Lowell, one of Bardolph’s young guards, stepped forward carrying a wooden chest I had never seen before in my chamber.
He opened it on the stone table, revealing letters tied with black ribbon and sealed with the mark of Northridge.
My knees almost failed me, because each letter had my name written across it in a handwriting painfully close to mine.
“I never wrote those,” I said, but the room had already begun to choose the lie because the lie had objects to hold.
Bardolph picked up one letter and read silently, and his face hardened with every line his eyes crossed.
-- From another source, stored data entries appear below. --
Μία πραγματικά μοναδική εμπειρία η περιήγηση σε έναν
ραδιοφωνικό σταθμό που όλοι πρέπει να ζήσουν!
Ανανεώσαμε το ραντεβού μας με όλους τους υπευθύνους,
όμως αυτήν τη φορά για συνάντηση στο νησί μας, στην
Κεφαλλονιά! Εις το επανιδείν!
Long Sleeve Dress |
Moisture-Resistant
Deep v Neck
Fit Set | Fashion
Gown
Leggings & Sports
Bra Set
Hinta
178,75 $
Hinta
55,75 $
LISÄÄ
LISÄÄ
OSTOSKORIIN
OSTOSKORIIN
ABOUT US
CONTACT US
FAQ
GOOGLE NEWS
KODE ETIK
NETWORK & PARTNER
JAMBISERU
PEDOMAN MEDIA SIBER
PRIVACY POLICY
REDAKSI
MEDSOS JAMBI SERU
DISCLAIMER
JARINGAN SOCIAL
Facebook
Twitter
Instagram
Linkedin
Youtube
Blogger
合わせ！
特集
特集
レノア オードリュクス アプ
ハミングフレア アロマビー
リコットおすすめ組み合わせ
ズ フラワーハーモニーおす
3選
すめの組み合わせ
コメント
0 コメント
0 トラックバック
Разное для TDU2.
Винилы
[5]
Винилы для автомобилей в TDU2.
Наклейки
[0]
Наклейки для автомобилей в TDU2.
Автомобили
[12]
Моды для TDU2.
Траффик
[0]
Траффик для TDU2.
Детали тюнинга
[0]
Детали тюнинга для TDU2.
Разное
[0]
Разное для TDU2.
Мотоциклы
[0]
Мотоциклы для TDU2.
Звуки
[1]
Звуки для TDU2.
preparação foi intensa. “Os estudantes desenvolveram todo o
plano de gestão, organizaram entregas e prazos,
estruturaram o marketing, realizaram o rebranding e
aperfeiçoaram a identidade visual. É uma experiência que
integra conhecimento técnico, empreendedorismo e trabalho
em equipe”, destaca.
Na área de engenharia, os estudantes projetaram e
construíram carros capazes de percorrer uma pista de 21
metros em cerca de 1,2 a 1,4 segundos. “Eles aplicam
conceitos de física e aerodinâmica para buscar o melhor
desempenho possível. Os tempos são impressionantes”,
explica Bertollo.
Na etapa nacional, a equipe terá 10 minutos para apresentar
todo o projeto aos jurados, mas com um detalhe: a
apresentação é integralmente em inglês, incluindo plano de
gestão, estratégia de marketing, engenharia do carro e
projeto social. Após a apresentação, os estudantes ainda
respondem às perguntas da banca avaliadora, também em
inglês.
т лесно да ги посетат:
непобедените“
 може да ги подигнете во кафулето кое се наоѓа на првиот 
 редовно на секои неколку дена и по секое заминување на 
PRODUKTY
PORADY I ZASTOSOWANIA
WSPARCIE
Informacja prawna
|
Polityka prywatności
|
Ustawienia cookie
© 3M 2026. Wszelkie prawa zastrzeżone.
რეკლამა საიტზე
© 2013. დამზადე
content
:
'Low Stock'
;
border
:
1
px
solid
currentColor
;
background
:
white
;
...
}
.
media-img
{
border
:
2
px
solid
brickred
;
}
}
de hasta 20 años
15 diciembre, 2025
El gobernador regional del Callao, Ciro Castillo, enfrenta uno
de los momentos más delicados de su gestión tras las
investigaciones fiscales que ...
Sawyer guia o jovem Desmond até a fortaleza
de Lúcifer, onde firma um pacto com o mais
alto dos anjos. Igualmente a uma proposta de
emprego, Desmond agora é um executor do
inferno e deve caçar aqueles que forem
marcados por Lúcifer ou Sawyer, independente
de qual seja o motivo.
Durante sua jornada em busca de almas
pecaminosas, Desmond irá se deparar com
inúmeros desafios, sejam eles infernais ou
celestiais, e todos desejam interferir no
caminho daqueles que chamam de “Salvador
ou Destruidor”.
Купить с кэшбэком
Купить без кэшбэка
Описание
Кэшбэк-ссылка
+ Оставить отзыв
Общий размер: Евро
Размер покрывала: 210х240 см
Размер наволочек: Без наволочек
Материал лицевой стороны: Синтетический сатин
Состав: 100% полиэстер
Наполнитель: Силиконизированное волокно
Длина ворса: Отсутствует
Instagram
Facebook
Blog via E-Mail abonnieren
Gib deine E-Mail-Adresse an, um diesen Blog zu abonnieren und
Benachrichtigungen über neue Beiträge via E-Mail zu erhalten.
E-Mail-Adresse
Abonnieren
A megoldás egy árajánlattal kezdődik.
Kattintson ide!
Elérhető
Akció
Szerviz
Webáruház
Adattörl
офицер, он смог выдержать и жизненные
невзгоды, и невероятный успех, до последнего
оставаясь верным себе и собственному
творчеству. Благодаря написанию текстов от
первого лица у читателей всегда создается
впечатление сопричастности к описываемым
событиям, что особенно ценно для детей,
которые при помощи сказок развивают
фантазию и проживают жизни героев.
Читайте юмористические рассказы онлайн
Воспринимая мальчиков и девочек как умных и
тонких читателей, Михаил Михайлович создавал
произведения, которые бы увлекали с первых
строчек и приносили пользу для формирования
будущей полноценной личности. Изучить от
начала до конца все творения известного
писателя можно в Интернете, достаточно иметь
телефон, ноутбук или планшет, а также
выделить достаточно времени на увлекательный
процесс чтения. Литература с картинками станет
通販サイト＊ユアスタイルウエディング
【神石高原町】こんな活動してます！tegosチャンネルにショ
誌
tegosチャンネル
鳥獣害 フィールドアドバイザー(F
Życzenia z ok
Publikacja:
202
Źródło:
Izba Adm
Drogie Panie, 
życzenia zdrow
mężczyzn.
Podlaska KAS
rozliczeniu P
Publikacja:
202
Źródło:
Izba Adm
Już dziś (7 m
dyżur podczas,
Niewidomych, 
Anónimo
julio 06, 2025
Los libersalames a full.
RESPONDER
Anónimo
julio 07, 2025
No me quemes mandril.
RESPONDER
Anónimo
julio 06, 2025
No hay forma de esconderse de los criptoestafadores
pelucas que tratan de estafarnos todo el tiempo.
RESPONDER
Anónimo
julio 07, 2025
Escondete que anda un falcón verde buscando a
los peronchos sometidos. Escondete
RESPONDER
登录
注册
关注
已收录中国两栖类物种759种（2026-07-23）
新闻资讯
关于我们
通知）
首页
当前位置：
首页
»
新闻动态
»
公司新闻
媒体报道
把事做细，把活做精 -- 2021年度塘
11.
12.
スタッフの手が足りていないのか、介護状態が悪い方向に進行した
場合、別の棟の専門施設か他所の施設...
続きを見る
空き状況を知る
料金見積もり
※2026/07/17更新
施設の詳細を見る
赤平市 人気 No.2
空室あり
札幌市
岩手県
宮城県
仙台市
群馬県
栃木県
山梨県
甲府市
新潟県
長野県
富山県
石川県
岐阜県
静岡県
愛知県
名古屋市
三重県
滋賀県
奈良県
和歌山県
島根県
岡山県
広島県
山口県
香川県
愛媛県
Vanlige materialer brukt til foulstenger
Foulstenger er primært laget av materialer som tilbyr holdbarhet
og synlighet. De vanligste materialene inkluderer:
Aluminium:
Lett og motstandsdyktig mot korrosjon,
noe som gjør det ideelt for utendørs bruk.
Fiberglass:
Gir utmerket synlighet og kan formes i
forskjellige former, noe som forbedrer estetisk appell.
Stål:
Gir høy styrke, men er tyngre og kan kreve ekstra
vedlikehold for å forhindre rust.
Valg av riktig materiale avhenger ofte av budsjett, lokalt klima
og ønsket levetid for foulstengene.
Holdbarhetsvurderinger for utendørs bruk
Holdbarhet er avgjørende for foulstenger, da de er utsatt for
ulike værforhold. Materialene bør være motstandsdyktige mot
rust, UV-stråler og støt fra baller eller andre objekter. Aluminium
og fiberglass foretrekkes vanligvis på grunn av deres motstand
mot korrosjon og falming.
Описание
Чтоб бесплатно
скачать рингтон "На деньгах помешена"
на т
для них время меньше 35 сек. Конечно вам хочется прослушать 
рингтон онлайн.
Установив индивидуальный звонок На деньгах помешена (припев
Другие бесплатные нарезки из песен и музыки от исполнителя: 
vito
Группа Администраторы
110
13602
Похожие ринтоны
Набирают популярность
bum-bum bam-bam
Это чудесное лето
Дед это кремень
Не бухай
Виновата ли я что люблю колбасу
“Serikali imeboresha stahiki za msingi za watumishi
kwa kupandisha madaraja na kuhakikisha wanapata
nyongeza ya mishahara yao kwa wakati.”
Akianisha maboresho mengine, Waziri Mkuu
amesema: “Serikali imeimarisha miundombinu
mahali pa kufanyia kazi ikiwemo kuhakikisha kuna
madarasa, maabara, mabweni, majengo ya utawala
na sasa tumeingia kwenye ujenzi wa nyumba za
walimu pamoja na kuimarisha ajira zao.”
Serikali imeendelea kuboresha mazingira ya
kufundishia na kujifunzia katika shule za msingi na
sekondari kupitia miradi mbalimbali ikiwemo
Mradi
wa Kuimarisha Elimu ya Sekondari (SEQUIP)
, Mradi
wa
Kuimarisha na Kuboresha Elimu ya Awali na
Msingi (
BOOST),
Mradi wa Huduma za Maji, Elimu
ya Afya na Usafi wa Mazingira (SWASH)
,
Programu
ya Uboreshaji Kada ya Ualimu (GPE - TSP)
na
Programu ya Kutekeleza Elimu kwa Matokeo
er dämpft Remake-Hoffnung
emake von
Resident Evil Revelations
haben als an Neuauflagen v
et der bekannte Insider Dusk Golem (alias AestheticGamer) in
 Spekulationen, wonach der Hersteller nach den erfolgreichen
When he looked at me again, the mate bond between us burned like a rope being pulled through fire.
“You planned to give my border routes to Conri,” Bardolph said, and his voice was not asking anymore.
“No,” I whispered, stepping toward him until the guards blocked me again with their arms and lowered eyes.
Ashina began crying louder, but I saw her fingers tighten around the cloth as if she were holding back victory.
I wanted to scream that she was lying, but I knew screams only made innocent women look wild before frightened men.
So I lifted my chin and looked at every elder, every guard, and every servant who had eaten under my care.
“Someone placed those letters in my room, and someone is using your fear to break this pack from the inside,” I said.
For one second, Farkas looked away from Ashina and studied the letters with a frown that did not belong to a convinced man.
Then Bardolph spoke, and whatever hope I had left shattered beneath the weight of his next words.
“Until the truth is decided, Daciana will no longer sit beside me as Luna of Blackfang,” he said.
The hall went silent again, but this silence was worse because it sounded like everyone had heard my heart fall.
I stared at him, unable to understand how a bond blessed by the moon could be pushed aside by one maid’s tears.
“You are removing me because of her word?” I asked, and my voice broke no matter how hard I tried to hold it.
Bardolph’s eyes flashed with pain, but his mouth remained cruel because pride had already taken the place of love.
“I am removing you because my pack comes before my heart,” he said, and those words killed something soft inside me.
Ashina lowered her head, but not fast enough to hide the smile that touched her lips like stolen blood.
Bardolph turned to the guards, and I knew the next order would decide whether I was still his mate or already his prisoner.
“Take her to the old servant wing,” he said, and the hall gasped because even accused Lunas were not placed among maids.
My whole body went cold as I realized Ashina had not only stolen his trust; she had stolen my place in my own home.
The guards reached for me, but I stepped back before their hands could touch the mark Bardolph had once kissed.